Protecting sensitive information is a critical aspect of any application. The APIToolkit FastAPI SDK offers several options to redact sensitive data from your API requests and responses. This section provides an in-depth guide on how to utilize these features.

Redacting Headers

HTTP headers often contain sensitive information like authentication tokens or cookies. To redact specific headers:

  1. Identify Headers: Determine which headers contain sensitive information.

  2. Use redact_headers Option: Include the identified headers in the redact_headers configuration option when initializing the APIToolkit SDK.

    redact_headers = ["Authorization", "X-Secret-Token"]
    

    Here is how you integrate it into your existing code:

    apitoolkit_client = APIToolkit(
        api_key="YOUR_API_KEY",
        redact_headers=["Authorization", "X-Secret-Token"]
    )
    

Redacting Request and Response Fields

Sensitive data often resides in the body of HTTP requests and responses. The SDK allows you to redact these fields using JSONPath expressions.

  1. Identify Sensitive Fields: Figure out which fields in the request and response bodies are sensitive.

  2. Use redact_request_body and redact_response_body Options: Provide JSONPath expressions targeting the fields you want to redact.

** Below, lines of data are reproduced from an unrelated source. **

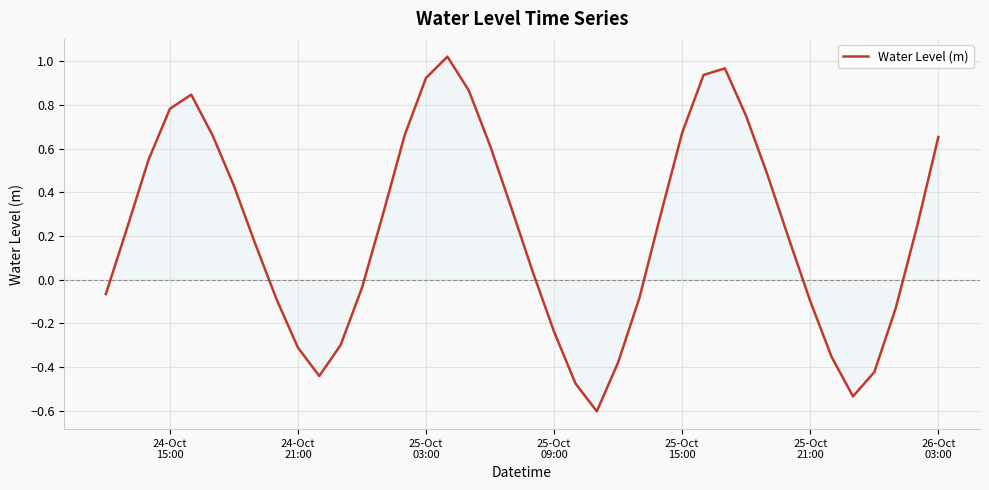

Does the chart display data point markers on the line(s)?

No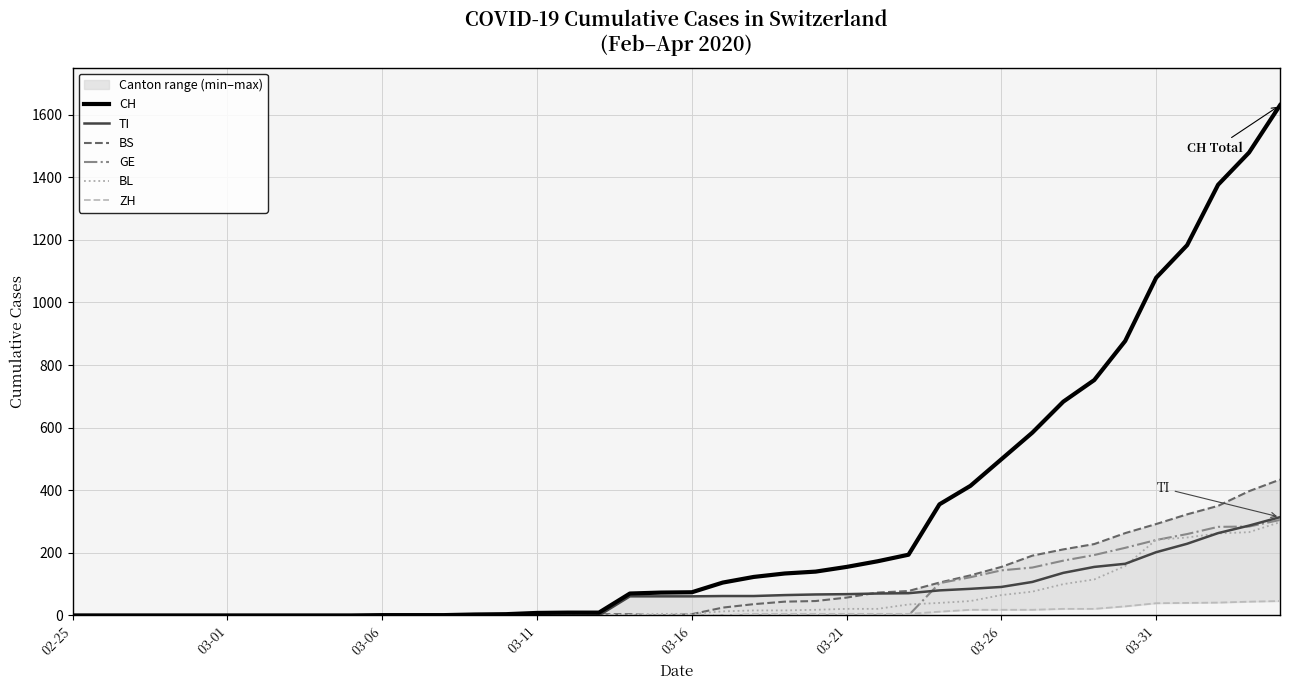

What is the difference between the BS values at 35 and 03-16?

292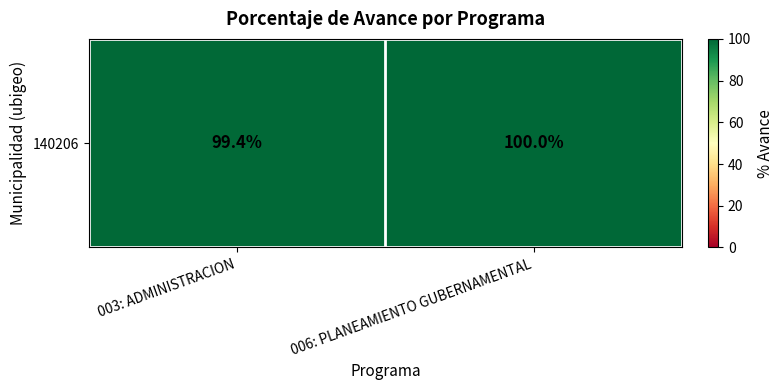

Rank the categories by value from highest to lowest.

006: PLANEAMIENTO GUBERNAMENTAL, 003: ADMINISTRACION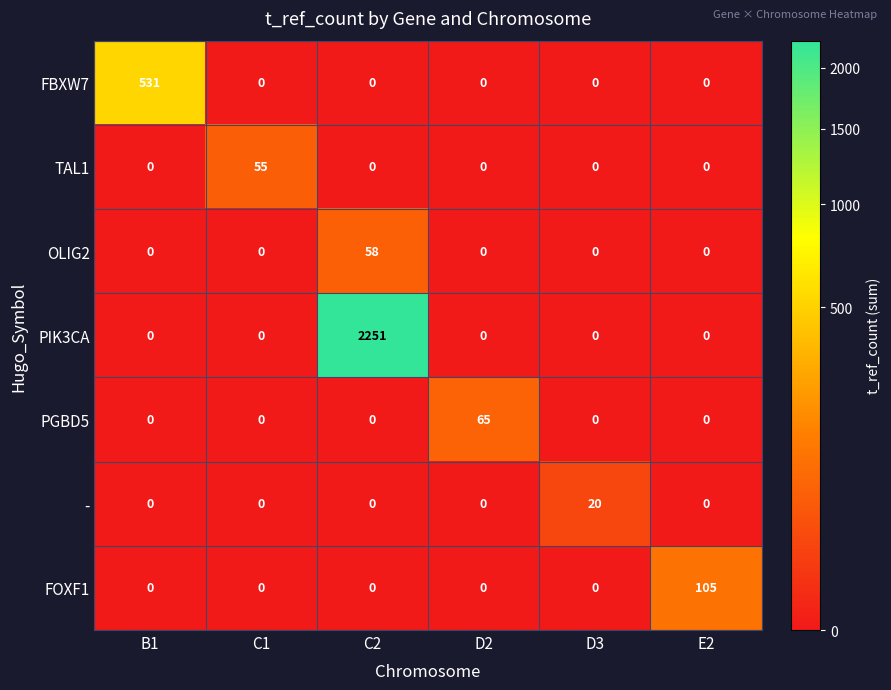

Rank the series by their maximum value, from highest to lowest.

PIK3CA, FBXW7, FOXF1, PGBD5, OLIG2, TAL1, -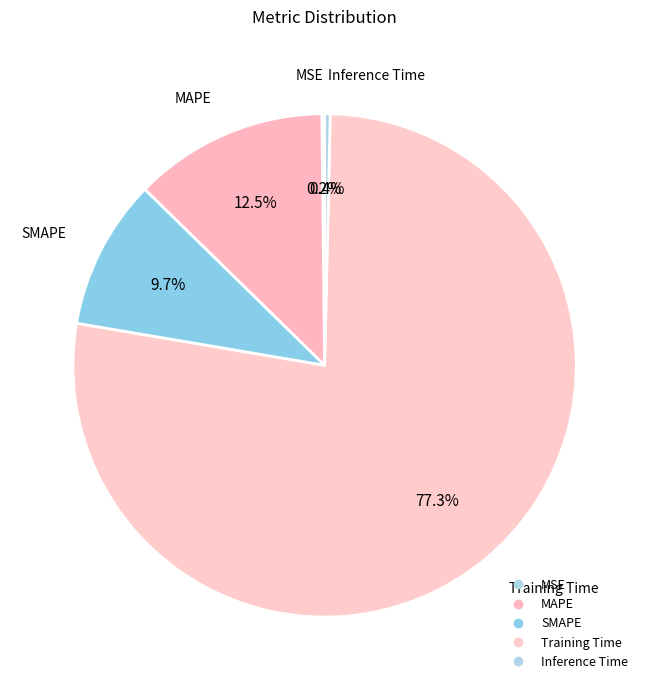

Which slice is the largest?

Training Time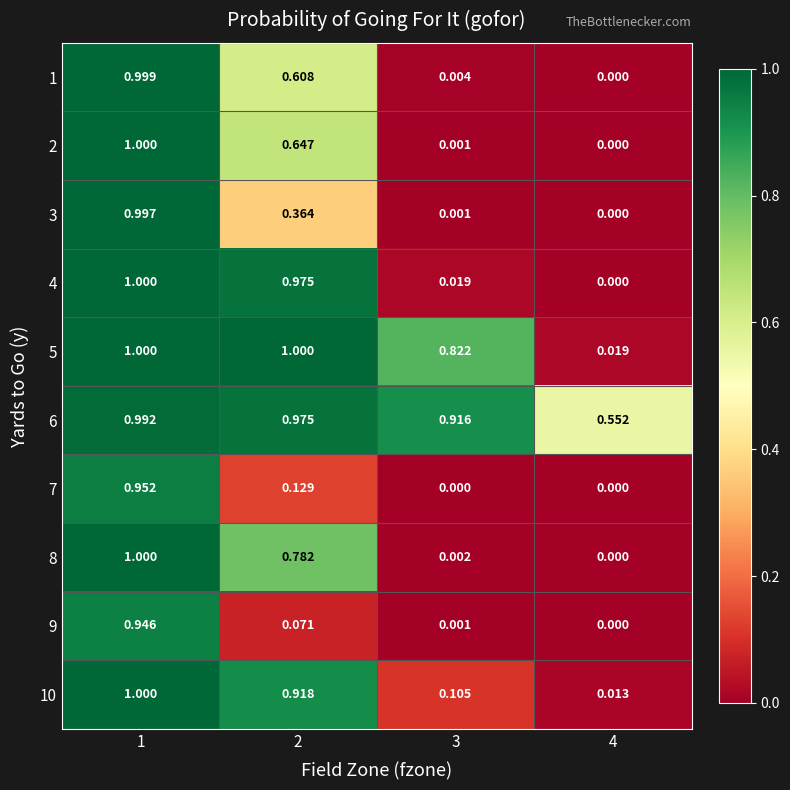

How many series are shown in this chart?

10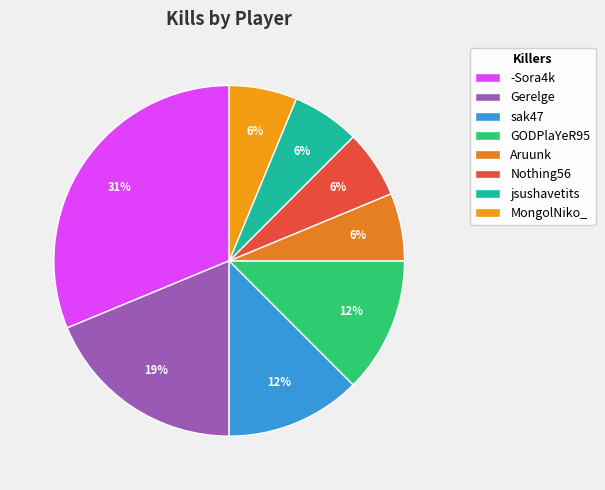

Does any single category account for the majority?

No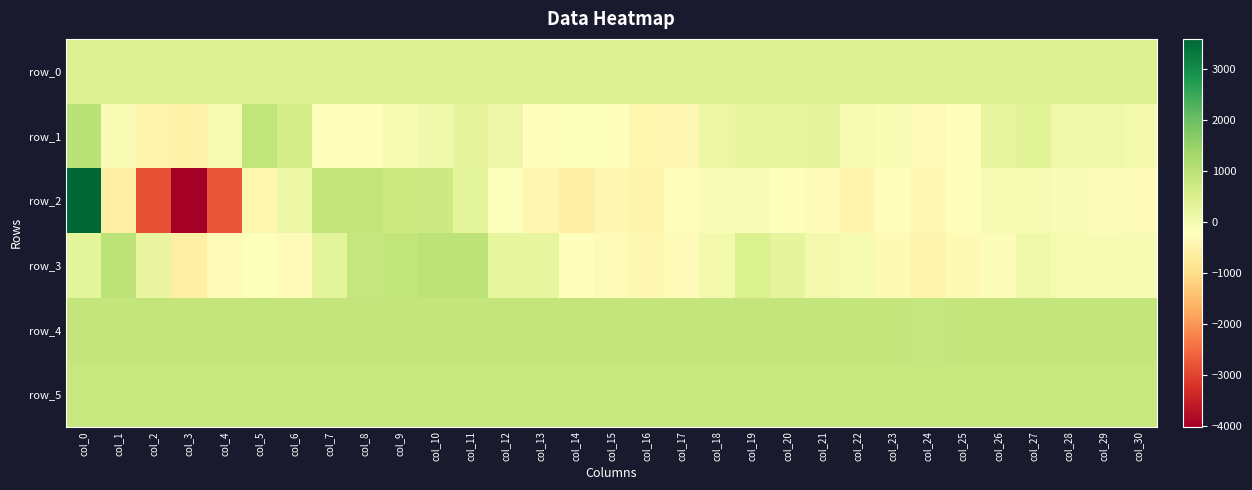

What is the difference between the highest and lowest values at col_25?

1204.0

    redact_request_body = ["$.password", "$.user.credit_card"]
    redact_response_body = ["$.token", "$.user.ssn"]
    

    Here’s how to include these options during SDK initialization:

    apitoolkit_client = APIToolkit(
        api_key="YOUR_API_KEY",
        redact_request_body=["$.password", "$.user.credit_card"],
        redact_response_body=["$.token", "$.user.ssn"]
    )
    

Example: Full Redaction Configuration

Combining all the redaction options, your initialization code could look like this:

from fastapi import FastAPI
from apitoolkit_fastapi import APIToolkit

app = FastAPI()

# Initialize APIToolkit with redaction options
apitoolkit_client = APIToolkit(
    api_key="YOUR_API_KEY",
    redact_headers=["Authorization", "X-Secret-Token"],
    redact_request_body=["$.password", "$.user.credit_card"],
    redact_response_body=["$.token", "$.user.ssn"]
)
app.middleware('http')(apitoolkit_client.middleware)

@app.get("/")
def read_root():
    return {"Hello": "World"}

By following these guidelines, you can ensure that sensitive data is redacted before it ever leaves your server, thereby enhancing the security of your application.

Congratulations! You’ve successfully set up FastAPI to send data to APIToolkit. Now you can monitor your API, identify anomalies, and more through your APIToolkit dashboard.